If individuals with HSAs are fortunate enough to stay healthy and avoid making withdrawals, the account should grow just as the money placed in an IRA would grow. Banks, credit unions and insurance companies, along with brokerage firms, would be the trustees for the money, holding the accounts and managing the money they contain. Eventually, there is likely to be a broad range of investments for the untapped balances in the accounts, including savings certificates and mutual funds.
A survey of 991 employers by Mercer Human Resources, a benefits consulting firm, predicted that 73% of the companies would offer HSAs as an insurance option to their workers by 2006.

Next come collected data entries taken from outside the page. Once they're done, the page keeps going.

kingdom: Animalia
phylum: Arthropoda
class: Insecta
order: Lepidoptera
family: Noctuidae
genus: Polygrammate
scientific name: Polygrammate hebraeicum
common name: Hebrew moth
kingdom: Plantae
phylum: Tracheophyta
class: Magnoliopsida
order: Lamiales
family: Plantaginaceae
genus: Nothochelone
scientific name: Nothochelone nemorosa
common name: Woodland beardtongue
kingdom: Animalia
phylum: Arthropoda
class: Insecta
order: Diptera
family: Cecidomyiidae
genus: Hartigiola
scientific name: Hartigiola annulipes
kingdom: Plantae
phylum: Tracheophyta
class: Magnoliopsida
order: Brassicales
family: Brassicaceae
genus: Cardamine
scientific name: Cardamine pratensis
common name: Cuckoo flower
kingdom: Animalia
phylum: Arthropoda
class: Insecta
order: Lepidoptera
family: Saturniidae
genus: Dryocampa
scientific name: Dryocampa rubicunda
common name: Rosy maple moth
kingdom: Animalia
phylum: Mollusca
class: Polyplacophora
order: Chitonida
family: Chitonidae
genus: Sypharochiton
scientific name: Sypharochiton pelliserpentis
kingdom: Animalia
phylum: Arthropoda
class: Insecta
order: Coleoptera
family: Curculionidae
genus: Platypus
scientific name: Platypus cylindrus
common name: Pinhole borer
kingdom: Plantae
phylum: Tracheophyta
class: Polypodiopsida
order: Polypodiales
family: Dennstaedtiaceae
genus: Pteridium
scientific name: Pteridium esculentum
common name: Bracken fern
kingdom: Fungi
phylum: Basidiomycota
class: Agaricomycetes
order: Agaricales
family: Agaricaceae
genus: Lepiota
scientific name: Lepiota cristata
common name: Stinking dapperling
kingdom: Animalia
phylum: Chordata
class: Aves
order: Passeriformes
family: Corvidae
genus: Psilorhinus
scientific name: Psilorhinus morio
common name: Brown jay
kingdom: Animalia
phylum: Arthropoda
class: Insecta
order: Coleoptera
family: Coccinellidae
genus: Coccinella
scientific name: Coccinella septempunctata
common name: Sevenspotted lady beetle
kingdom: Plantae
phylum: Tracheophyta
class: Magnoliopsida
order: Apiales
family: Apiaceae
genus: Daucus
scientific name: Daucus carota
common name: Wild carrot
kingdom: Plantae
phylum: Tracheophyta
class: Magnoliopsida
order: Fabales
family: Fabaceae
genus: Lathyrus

The theory behind the HSA approach to health care assumes the existence of well-informed and prudent consumers who can afford high deductibles, know when to seek medical attention and when medical attention is unnecessary. HSA supporters are confident that millions of U.S. residents fit this description.
However, critics of HSA worry that the accounts pose potential dangers for a large number of consumers. Healthy people who skip a doctor visit to avoid withdrawing funds from their HSA won’t suffer any serious consequences. But those with chronic ailments who try to save a few dollars can be risking a fatal outcome.
Dr. Robert A. Berenson, a senior fellow at the Urban Institute’s Health Policy Center, offered this word of caution to Congress’ Joint Economic Committee: “We often hear of the patient with a straightforward clinical problem, such as an upper respiratory infection, who can avoid insurance, long waits and paper work by paying, say, $50 directly to a doctor in a clinic. We do not hear about the patient with an upper respiratory infection who also is a diabetic on insulin and has renal failure and hypertension.”
The HSA is something new in the U.S. heath care system, and it is unclear whether consumers will want to combine health services with a way to accumulate savings.